Kırk Altıncı Bölüm

14.1K 905 30
                                    


Evra, gözlerini sımsıkı yumdu. Bu adamı seviyordu.

Derin bir duygu yoğunluğundan sonra gözlerini yeniden yavaşça açtığında karşısında İlhan'ı gördü. Onun simsiyah gözlerine uzunca baktı. Bu adamı hak edecek ne yapmıştı? Evra'nın dudakları kıvrıldı ve kocasına can alıcı bir gülümseme hediye etti. Koyu yeşil gözleri parıldayarak teşekkür ediyordu.

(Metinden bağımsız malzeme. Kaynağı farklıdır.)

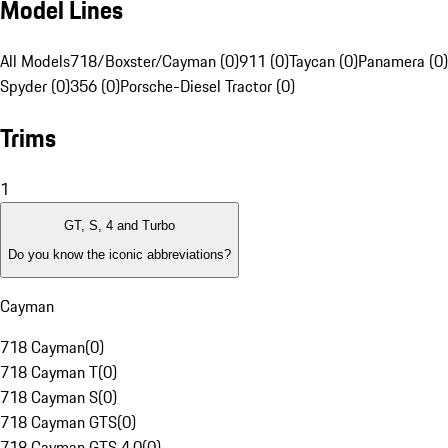
Model Lines
All Models
718/Boxster/Cayman (0)
911 (0)
Taycan (0)
Panamera (0)
Spyder (0)
356 (0)
Porsche-Diesel Tractor (0)
Trims
1
GT, S, 4 and Turbo
Do you know the iconic abbreviations?
Cayman
718 Cayman
(
0
)
718 Cayman T
(
0
)
718 Cayman S
(
0
)
718 Cayman GTS
(
0
)
718 Cayman GTS 4.0
(
0
)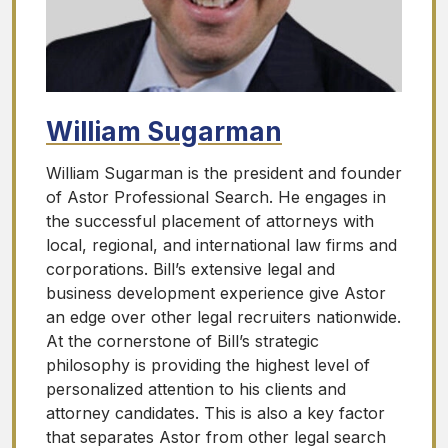
William Sugarman
William Sugarman is the president and founder
of Astor Professional Search. He engages in
the successful placement of attorneys with
local, regional, and international law firms and
corporations. Bill’s extensive legal and
business development experience give Astor
an edge over other legal recruiters nationwide.
At the cornerstone of Bill’s strategic
philosophy is providing the highest level of
personalized attention to his clients and
attorney candidates. This is also a key factor
that separates Astor from other legal search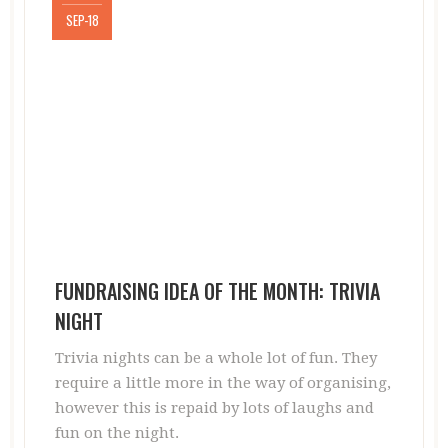
SEP-18
FUNDRAISING IDEA OF THE MONTH: TRIVIA
NIGHT
Trivia nights can be a whole lot of fun. They
require a little more in the way of organising,
however this is repaid by lots of laughs and
fun on the night.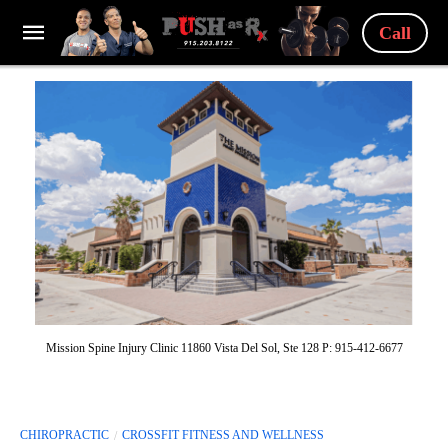
Call
Mission Spine Injury Clinic 11860 Vista Del Sol, Ste 128 P: 915-412-6677
CHIROPRACTIC
CROSSFIT FITNESS AND WELLNESS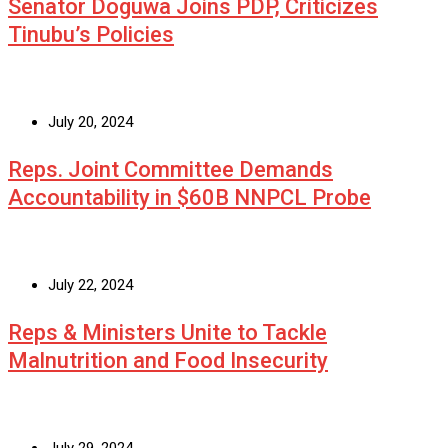
Senator Doguwa Joins PDP, Criticizes
Tinubu’s Policies
July 20, 2024
Reps. Joint Committee Demands
Accountability in $60B NNPCL Probe
July 22, 2024
Reps & Ministers Unite to Tackle
Malnutrition and Food Insecurity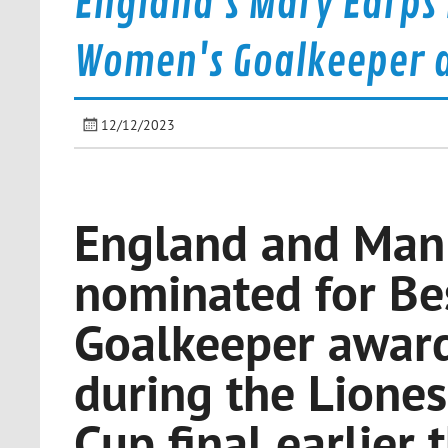
England's Mary Earps 
Women's Goalkeeper 
12/12/2023
England and Man 
nominated for Be
Goalkeeper award 
during the Liones
Cup final earlier 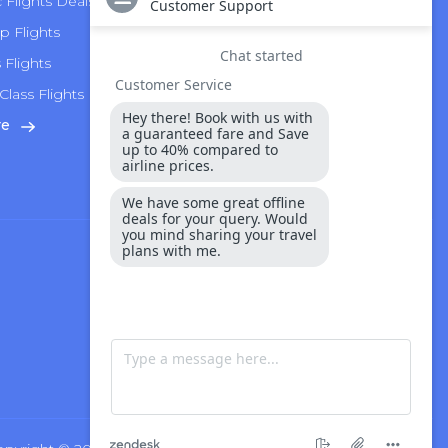
Flights Deals
Delta Airlines
p Flights
Alaska Airlines
s Flights
Hawaiian Airlines
Class Flights
United Airlines
re
View More
Security & Payment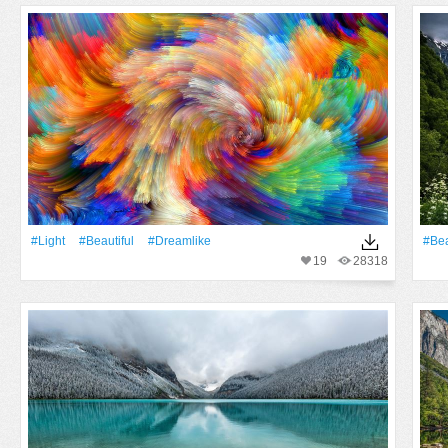
#Light
#Beautiful
#dreamlike
#Bea
19
28318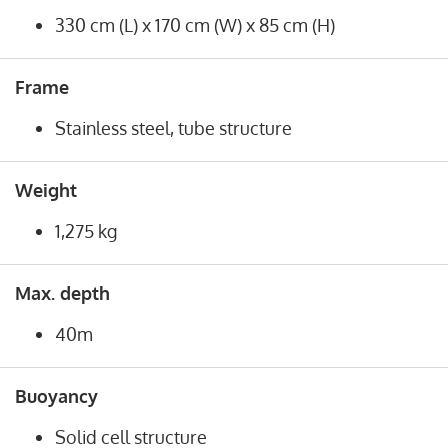
330 cm (L) x 170 cm (W) x 85 cm (H)
Frame
Stainless steel, tube structure
Weight
1,275 kg
Max. depth
40m
Buoyancy
Solid cell structure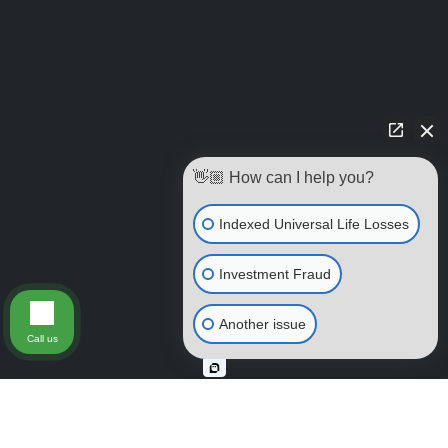
👋🏼 How can I help you?
Indexed Universal Life Losses
Investment Fraud
Another issue
Call us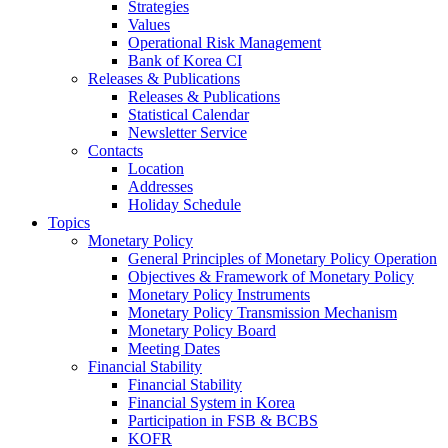
Strategies
Values
Operational Risk Management
Bank of Korea CI
Releases & Publications
Releases & Publications
Statistical Calendar
Newsletter Service
Contacts
Location
Addresses
Holiday Schedule
Topics
Monetary Policy
General Principles of Monetary Policy Operation
Objectives & Framework of Monetary Policy
Monetary Policy Instruments
Monetary Policy Transmission Mechanism
Monetary Policy Board
Meeting Dates
Financial Stability
Financial Stability
Financial System in Korea
Participation in FSB & BCBS
KOFR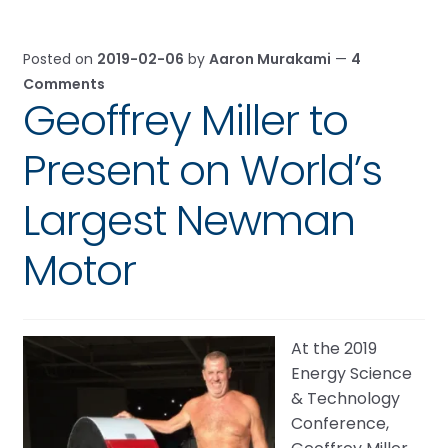
Posted on
2019-02-06
by
Aaron Murakami
—
4
Comments
Geoffrey Miller to
Present on World’s
Largest Newman
Motor
At the 2019
Energy Science
& Technology
Conference,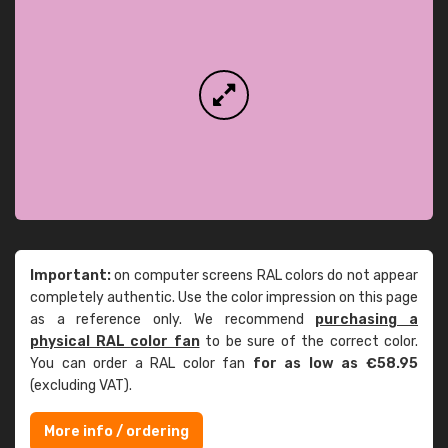
Important:
on computer screens RAL colors do not appear
completely authentic. Use the color impression on this page
as a reference only. We recommend
purchasing a
physical RAL color fan
to be sure of the correct color.
You can order a RAL color fan
for as low as €58.95
(excluding VAT).
More info / ordering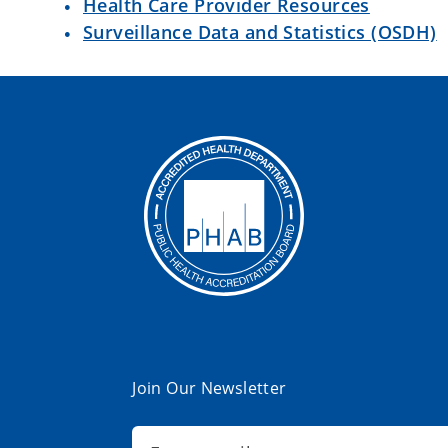
Health Care Provider Resources
Surveillance Data and Statistics (OSDH)
Join Our Newsletter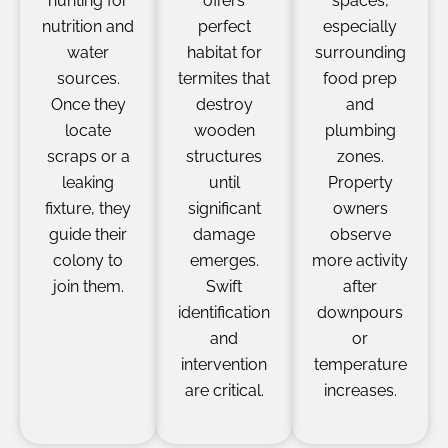
hunting for
offers
spaces,
nutrition and
perfect
especially
water
habitat for
surrounding
sources.
termites that
food prep
Once they
destroy
and
locate
wooden
plumbing
scraps or a
structures
zones.
leaking
until
Property
fixture, they
significant
owners
guide their
damage
observe
colony to
emerges.
more activity
join them.
Swift
after
identification
downpours
and
or
intervention
temperature
are critical.
increases.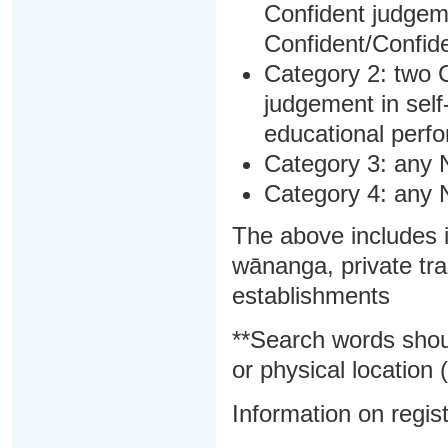
Confident judgem
Confident/Confide
Category 2: two C
judgement in sel
educational perf
Category 3: any 
Category 4: any 
The above includes i
wānanga, private tra
establishments
**Search words shou
or physical location (
Information on regist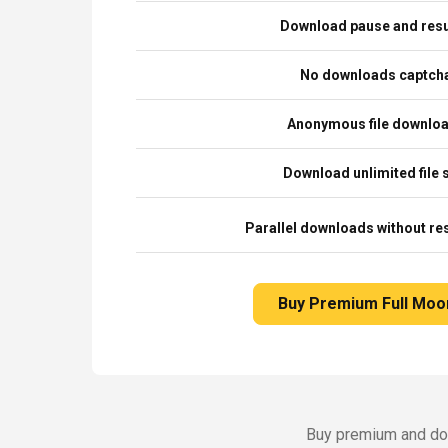
Download pause and re
No downloads captch
Anonymous file downlo
Download unlimited file 
Parallel downloads without res
Buy Premium Full Moo
Buy premium and dow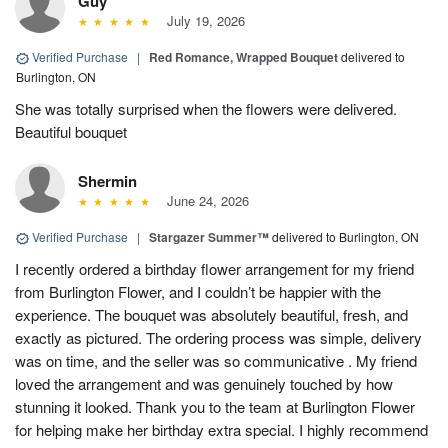
Guy
July 19, 2026
Verified Purchase
|
Red Romance, Wrapped Bouquet
delivered to
Burlington, ON
She was totally surprised when the flowers were delivered.
Beautiful bouquet
Shermin
June 24, 2026
Verified Purchase
|
Stargazer Summer™
delivered to Burlington, ON
I recently ordered a birthday flower arrangement for my friend
from Burlington Flower, and I couldn’t be happier with the
experience. The bouquet was absolutely beautiful, fresh, and
exactly as pictured. The ordering process was simple, delivery
was on time, and the seller was so communicative . My friend
loved the arrangement and was genuinely touched by how
stunning it looked. Thank you to the team at Burlington Flower
for helping make her birthday extra special. I highly recommend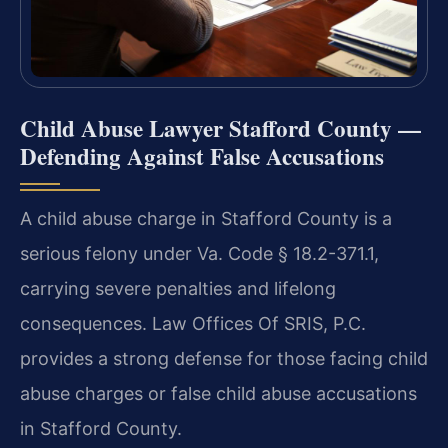
Child Abuse Lawyer Stafford County —
Defending Against False Accusations
A child abuse charge in Stafford County is a
serious felony under Va. Code § 18.2-371.1,
carrying severe penalties and lifelong
consequences. Law Offices Of SRIS, P.C.
provides a strong defense for those facing child
abuse charges or false child abuse accusations
in Stafford County.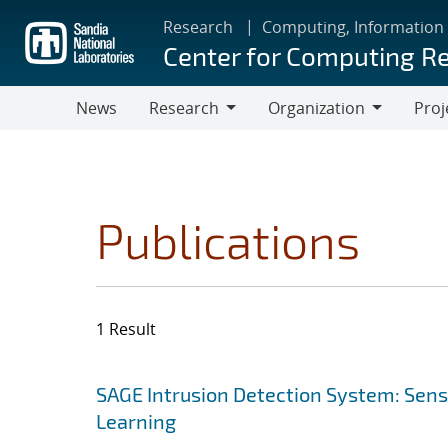
Skip
Research
Computing, Information
to
Center for Computing R
main
content
News
Research
Organization
Proj
Research
Organization
Publications
1 Result
Search results
Jump to search filters
SAGE Intrusion Detection System: Sensi
Learning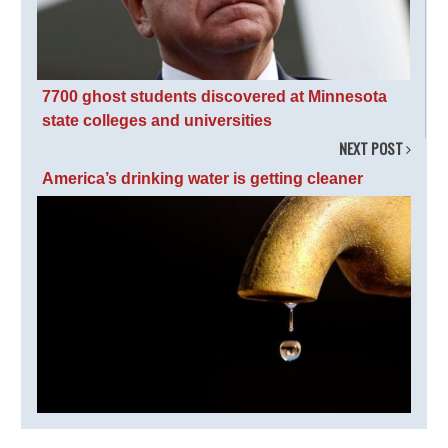
7700 ghost students discovered at Minnesota
state colleges and universities
NEXT POST
America’s drinking water is getting cleaner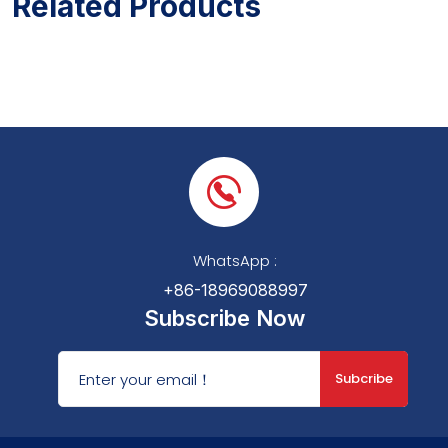
Related Products
WhatsApp :
+86-18969088997
Subscribe Now
Subcribe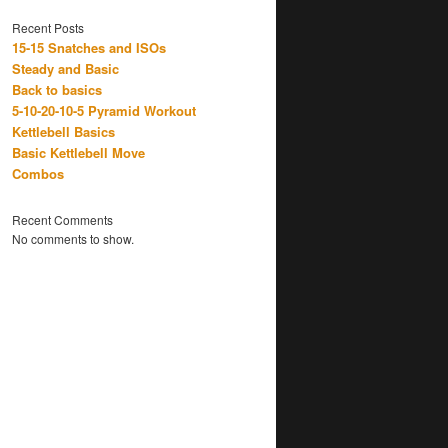
Recent Posts
15-15 Snatches and ISOs
Steady and Basic
Back to basics
5-10-20-10-5 Pyramid Workout
Kettlebell Basics
Basic Kettlebell Move
Combos
Recent Comments
No comments to show.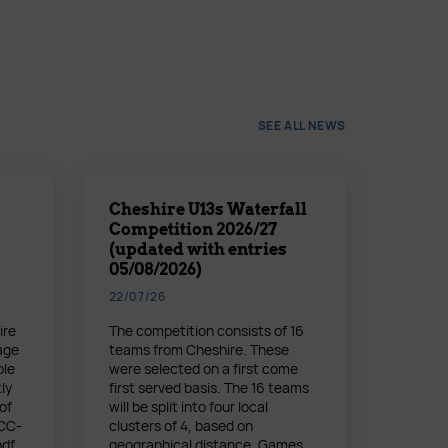
SEE ALL NEWS
Cheshire U13s Waterfall
Competition 2026/27
(updated with entries
05/08/2026)
22/07/26
ire
The competition consists of 16
age
teams from Cheshire. These
ble
were selected on a first come
ly
first served basis. The 16 teams
of
will be split into four local
 CC-
clusters of 4, based on
pdf
geographical distance. Games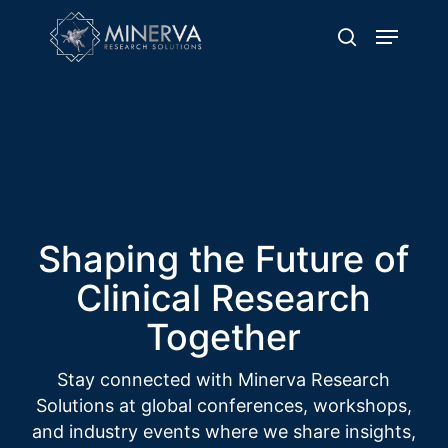
Skip
Menu
to
search
main
content
Showcasing Event
Highlights
Delivering Excellence through Quality
Clinical Trial Operations
Shaping the Future of
Clinical Research
Together
Stay connected with Minerva Research
Solutions at global conferences, workshops,
and industry events where we share insights,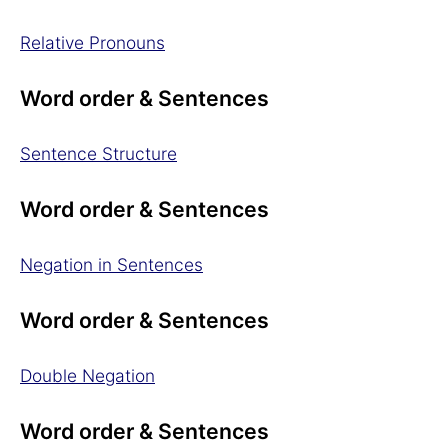
Relative Pronouns
Word order & Sentences
Sentence Structure
Word order & Sentences
Negation in Sentences
Word order & Sentences
Double Negation
Word order & Sentences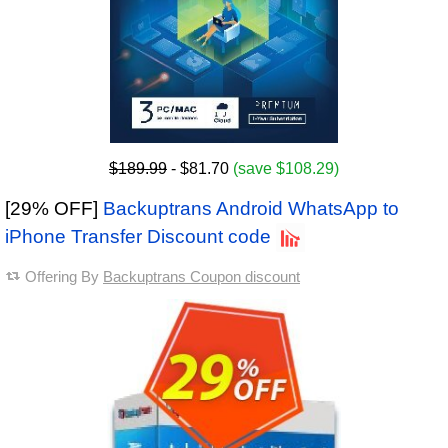
$189.99
- $81.70
(save $108.29)
[29% OFF]
Backuptrans Android WhatsApp to
iPhone Transfer Discount code
Offering By
Backuptrans Coupon discount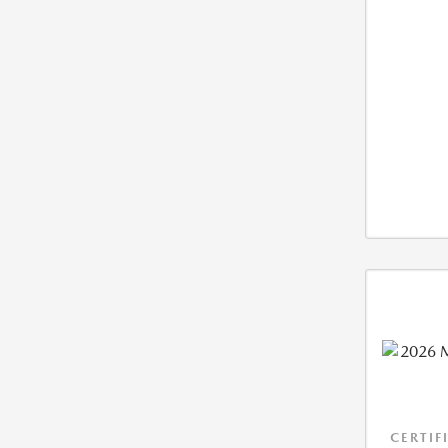
CERTIF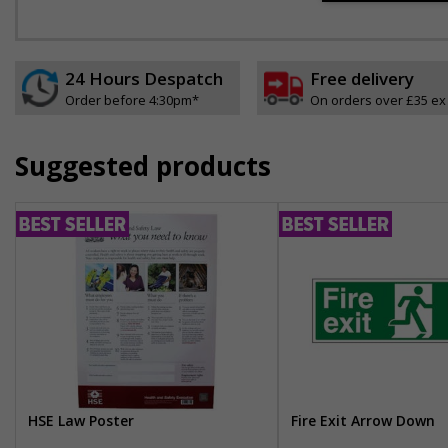
24 Hours Despatch
Free delivery
Order before 4:30pm*
On orders over £35 ex
Suggested products
HSE Law Poster
Fire Exit Arrow Down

"Şeref verirsin Şahranbolu."

İkisinin arasındaki sessiz büyüyü Celal Kızılkara bozdu.

İlhan, duyduğu söze karşılık, "Savaşçılarıma beyliğinde iyi bakacağını umuyorum Kızılkara," dedi düz bir sesle.

"Onlar uslu durduğu sürece sonuna kadar bizim misafirimiz olacaklar."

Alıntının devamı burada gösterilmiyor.